5 coisas que aprendi com meus pacientes sobre envelhecer com leveza
A passagem do tempo é inevitável, mas há ações para tornar o processo mais suave, ensina geriatra
Certa vez, um amigo querido me disse que o geriatra é, em partes, um bom "fofoqueiro". Enquanto alguns indivíduos excluem a pessoa idosa e não escutam suas histórias, nós fazemos questão de ouvir, prestar atenção aos detalhes e, dessa forma, individualizar o cuidado, respeitando todos os "segredos de confissão".
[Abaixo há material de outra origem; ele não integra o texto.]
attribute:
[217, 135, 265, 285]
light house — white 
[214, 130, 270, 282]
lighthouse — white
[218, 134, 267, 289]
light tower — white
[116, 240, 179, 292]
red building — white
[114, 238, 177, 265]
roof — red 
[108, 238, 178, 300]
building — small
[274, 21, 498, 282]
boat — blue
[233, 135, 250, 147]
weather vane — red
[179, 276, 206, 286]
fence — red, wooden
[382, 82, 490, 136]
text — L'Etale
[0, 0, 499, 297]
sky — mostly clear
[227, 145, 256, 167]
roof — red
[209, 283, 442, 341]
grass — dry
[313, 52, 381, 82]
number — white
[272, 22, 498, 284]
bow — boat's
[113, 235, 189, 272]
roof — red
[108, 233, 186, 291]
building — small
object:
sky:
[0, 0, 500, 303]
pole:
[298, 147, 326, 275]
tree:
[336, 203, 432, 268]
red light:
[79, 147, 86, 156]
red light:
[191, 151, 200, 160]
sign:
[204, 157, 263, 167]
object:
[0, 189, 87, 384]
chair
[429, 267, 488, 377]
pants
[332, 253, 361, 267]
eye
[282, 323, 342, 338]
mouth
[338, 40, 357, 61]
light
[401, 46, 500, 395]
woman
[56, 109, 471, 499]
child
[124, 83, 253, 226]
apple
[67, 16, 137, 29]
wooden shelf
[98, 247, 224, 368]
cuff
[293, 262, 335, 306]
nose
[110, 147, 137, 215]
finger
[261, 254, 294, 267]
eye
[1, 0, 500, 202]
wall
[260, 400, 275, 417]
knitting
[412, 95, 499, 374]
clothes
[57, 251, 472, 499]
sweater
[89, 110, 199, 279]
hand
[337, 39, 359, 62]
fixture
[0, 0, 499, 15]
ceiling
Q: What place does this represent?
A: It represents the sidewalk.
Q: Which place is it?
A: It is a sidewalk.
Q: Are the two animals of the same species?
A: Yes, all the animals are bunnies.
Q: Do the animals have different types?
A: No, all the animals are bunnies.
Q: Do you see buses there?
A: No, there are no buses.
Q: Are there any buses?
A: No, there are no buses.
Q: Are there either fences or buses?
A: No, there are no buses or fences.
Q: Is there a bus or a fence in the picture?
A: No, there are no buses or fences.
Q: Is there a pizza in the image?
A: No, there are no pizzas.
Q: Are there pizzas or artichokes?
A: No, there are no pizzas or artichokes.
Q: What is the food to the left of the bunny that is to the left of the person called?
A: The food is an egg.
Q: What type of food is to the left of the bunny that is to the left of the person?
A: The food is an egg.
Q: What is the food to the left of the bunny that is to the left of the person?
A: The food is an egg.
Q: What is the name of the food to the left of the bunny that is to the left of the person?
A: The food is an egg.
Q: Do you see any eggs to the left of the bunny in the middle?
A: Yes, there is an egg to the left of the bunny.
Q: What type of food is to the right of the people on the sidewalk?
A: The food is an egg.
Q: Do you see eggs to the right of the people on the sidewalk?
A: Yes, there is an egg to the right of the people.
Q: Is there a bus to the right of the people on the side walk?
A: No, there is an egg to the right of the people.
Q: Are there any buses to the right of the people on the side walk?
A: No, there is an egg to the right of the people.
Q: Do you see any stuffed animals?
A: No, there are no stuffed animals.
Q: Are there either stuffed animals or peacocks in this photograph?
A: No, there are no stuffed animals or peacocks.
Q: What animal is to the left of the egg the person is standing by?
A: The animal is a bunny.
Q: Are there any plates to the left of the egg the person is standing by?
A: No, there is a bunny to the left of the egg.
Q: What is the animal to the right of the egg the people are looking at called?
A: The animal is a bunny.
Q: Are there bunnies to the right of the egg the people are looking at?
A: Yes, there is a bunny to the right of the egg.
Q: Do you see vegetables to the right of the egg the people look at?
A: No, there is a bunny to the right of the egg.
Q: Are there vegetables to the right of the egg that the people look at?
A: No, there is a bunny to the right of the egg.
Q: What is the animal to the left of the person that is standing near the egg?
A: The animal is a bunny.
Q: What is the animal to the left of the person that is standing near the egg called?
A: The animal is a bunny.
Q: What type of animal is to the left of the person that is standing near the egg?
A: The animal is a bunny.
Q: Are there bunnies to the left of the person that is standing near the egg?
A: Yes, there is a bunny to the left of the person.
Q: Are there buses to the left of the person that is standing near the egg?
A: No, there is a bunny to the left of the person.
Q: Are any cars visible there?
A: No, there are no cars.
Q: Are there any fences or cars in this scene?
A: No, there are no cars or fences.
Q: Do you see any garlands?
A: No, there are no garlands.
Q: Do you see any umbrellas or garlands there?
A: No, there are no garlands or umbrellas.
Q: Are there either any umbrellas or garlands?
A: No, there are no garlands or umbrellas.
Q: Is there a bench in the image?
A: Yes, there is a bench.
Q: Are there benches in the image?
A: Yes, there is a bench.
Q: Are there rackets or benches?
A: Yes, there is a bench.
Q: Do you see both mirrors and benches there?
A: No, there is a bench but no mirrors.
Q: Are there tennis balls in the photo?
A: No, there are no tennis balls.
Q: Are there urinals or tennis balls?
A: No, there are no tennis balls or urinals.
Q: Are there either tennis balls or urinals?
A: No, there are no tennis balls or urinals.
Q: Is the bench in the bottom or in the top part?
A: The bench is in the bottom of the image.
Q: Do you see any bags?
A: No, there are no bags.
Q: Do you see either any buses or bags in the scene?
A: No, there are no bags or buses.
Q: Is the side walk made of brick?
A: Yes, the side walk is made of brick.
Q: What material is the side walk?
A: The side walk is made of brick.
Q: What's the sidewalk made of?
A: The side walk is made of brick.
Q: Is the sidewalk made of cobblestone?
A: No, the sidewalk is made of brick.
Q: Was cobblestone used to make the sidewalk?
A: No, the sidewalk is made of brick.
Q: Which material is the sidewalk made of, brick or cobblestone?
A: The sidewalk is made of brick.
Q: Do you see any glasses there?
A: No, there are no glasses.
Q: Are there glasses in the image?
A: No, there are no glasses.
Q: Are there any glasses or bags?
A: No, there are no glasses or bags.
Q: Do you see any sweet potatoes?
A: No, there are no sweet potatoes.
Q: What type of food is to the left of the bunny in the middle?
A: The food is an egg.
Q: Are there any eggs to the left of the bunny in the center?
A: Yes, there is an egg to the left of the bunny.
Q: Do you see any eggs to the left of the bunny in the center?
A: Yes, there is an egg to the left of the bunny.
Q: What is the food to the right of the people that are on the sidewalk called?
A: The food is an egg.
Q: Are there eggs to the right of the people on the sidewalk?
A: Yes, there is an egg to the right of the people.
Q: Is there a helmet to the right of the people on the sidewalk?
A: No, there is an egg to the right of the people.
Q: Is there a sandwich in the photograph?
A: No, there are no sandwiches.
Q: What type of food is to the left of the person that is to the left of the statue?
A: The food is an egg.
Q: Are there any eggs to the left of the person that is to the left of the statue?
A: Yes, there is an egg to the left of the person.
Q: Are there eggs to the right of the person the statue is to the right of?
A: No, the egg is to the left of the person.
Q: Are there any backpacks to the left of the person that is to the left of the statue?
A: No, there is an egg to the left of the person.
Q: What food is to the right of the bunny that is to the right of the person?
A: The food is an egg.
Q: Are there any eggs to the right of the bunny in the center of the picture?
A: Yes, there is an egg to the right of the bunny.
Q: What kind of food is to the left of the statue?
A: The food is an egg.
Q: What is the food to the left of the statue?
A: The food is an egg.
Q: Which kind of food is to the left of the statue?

Ao longo desses anos de escuta, é interessante notar como as vozes se cruzam e tanto dores quanto conquistas muitas vezes são semelhantes. Por exemplo, é quase unanimidade o receio de "dar trabalho" para a família ou de se sentir um "peso" para os outros. Assim, resolvi reunir alguns ensinamentos que aprendi com meus pacientes sobre como podemos envelhecer com mais leveza.
Primeiro, ter propósito na vida é algo maravilhoso. Mesmo aos 70, 80, 90 ou 100 anos há vontades e desejos que nos movem. Pode ser lutar contra alguma opressão, educar filhos e netos, transmitir afetos ou qualquer outro projeto que nos ajude a levantar da cama pela manhã e seguir caminhando, mesmo com as adversidades que possam aparecer. Às vezes, pode ser difícil entender esse propósito, por isso é tão importante olhar para dentro, entendendo valores e a diversidade de existir nesse mundo.
Um segundo ponto importante se refere ao dinheiro. Há claros indícios de que pessoas idosas com melhores condições socioeconômicas apresentam condições mais favoráveis ao envelhecimento com qualidade, e a desigualdade precisa ser combatida para garantirmos justiça social também no envelhecimento.
Entretanto, dinheiro não garante afeto, cuidados e carinho. Já tive casos de filhos que, diante da finitude do pai, me avisaram: "Doutor, pode me pedir para cuidar dele, mas não me peça para amá-lo!".
São casos em que relações não foram criadas ao longo da vida ou problemas pessoais atravessaram as existências. Eles evidenciam que, além de buscar formas para envelhecer com qualidade, precisamos a todo momento lembrar que o nosso capital social - formado por todas aquelas pessoas que podem estar presentes, com afeto e carinho, nos momentos de maior dificuldade - é o que mais garante apoio.
Por isso, pedir desculpas, falar o que sentimos, mostrar sensibilidade e fortalecer relações são tão importantes para uma boa lembrança do passado quanto para uma melhor construção do presente e do futuro.
Nesse contexto, mais um ponto que merece destaque é o da visão. E não faço referência ao órgão do sentido, mas à capacidade de ser realmente visto pelos outros e por nossa sociedade. Não consigo nem imaginar como é cruel para alguém se sentir "escanteado" por uma sociedade idadista, que reduz seu valor e gera a sensação de invisibilidade. Não à toa a Organização Pan-Americana da Saúde (Opas) defende que o primeiro pilar para envelhecermos com saúde é priorizar medidas que alterem a forma como vemos, agimos e sentimos o envelhecimento.
Por fim, algo que também contribui para envelhecermos com leveza se relaciona à família. Existem casos em que ela pode ajudar com respeito, apoio, carinho, afeto e sentido na vida. Porém em outros ela pode até piorar a situação - já acompanhei pacientes cujo filho ou outro familiar era violento psicologicamente, controlador ou negligente.
Mas família é uma palavra com significados muitos amplos. Mais do que uma questão sanguínea, ela é composta por aqueles com quem criamos laços e que escolhemos para estar ao nosso lado.
Respeitar todas as formas de família é garantia de maior leveza no envelhecimento. Basta lembrar daqueles que romperam com seus parentes ou das "famílias interespécies", nome sofisticado para composições em que um membro familiar não é humano, podendo ser um cão, um gato, um pássaro ou um robô, por exemplo.
Envelhecer é inevitável, mas, assim como a fofoca, o que iremos fazer com essa informação é opcional. Construir pontes, mostrar-se sensível, ver e ouvir os outros são opções para quem deseja caminhar para um presente e futuro mais leves.